Accessing super in retirement

Superannuation is designed as a long-term investment for your retirement, so there are strict rules about when you can access your super.

Preservation of benefits

All contributions and any investment earnings made to your account since 1 July 1999 are preserved. That is, they must stay invested in super until you reach your preservation age and retire or satisfy another condition of release.

If you accumulated super before 1 July 1999, some of your contributions and earnings may not need to be preserved. These benefits may include:

  • Restricted non-preserved benefits that can generally be paid to you on termination of employment, and
  • Unrestricted non-preserved benefits that may be paid to you at any time.

Check your statement or ask your superannuation provider if you think you may have non-preserved benefits.

Conditions of Release

You can access the preserved amount of your super if you satisfy one of the conditions of release.

Release of super at retirement age:

  • Reaching preservation age and choosing to access some or all of your super balance as a transition to retirement pension while remaining employed on a full- or part-time basis
  • Permanent retirement from the workforce on or after your preservation age
  • Termination of employment after turning age 60 (without necessarily retiring permanently)
  • Reaching age 65 (whether you are retired or not)

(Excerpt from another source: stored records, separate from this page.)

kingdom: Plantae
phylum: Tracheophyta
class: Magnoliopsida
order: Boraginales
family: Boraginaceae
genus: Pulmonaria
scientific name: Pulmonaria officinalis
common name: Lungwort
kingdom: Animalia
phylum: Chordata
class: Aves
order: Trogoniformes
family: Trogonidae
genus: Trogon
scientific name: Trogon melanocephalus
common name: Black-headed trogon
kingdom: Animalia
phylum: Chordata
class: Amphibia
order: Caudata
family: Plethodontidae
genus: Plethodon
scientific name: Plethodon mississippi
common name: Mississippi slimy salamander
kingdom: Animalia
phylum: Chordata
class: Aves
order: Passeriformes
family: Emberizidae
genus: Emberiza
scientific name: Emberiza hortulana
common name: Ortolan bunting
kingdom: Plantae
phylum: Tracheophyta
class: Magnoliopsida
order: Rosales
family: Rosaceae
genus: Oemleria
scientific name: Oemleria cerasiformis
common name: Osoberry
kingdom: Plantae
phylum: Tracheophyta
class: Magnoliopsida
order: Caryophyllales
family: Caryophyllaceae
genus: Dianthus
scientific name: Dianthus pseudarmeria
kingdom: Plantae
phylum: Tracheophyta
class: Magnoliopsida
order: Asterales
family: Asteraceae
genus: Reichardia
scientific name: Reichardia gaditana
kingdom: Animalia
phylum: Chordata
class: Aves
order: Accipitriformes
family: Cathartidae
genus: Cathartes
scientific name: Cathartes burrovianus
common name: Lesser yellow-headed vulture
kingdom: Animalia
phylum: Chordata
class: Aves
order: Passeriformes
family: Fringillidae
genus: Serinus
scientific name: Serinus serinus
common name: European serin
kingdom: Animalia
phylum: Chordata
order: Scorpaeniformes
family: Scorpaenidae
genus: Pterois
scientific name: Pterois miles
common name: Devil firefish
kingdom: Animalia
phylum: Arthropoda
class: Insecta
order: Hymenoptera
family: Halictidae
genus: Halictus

Other conditions under which super may be released:

  • Death (benefits are paid to your dependants or personal legal representative)
  • Permanent incapacity
  • Diagnosis of a terminal medical condition
  • Severe financial hardship
  • Eligibility for approval on compassionate grounds
  • Termination of employment with an employer-sponsor where your preserved amount is less than $200
  • Permanent departure from Australia if you are an eligible temporary resident
  • Satisfying any other condition of release as specified in superannuation law.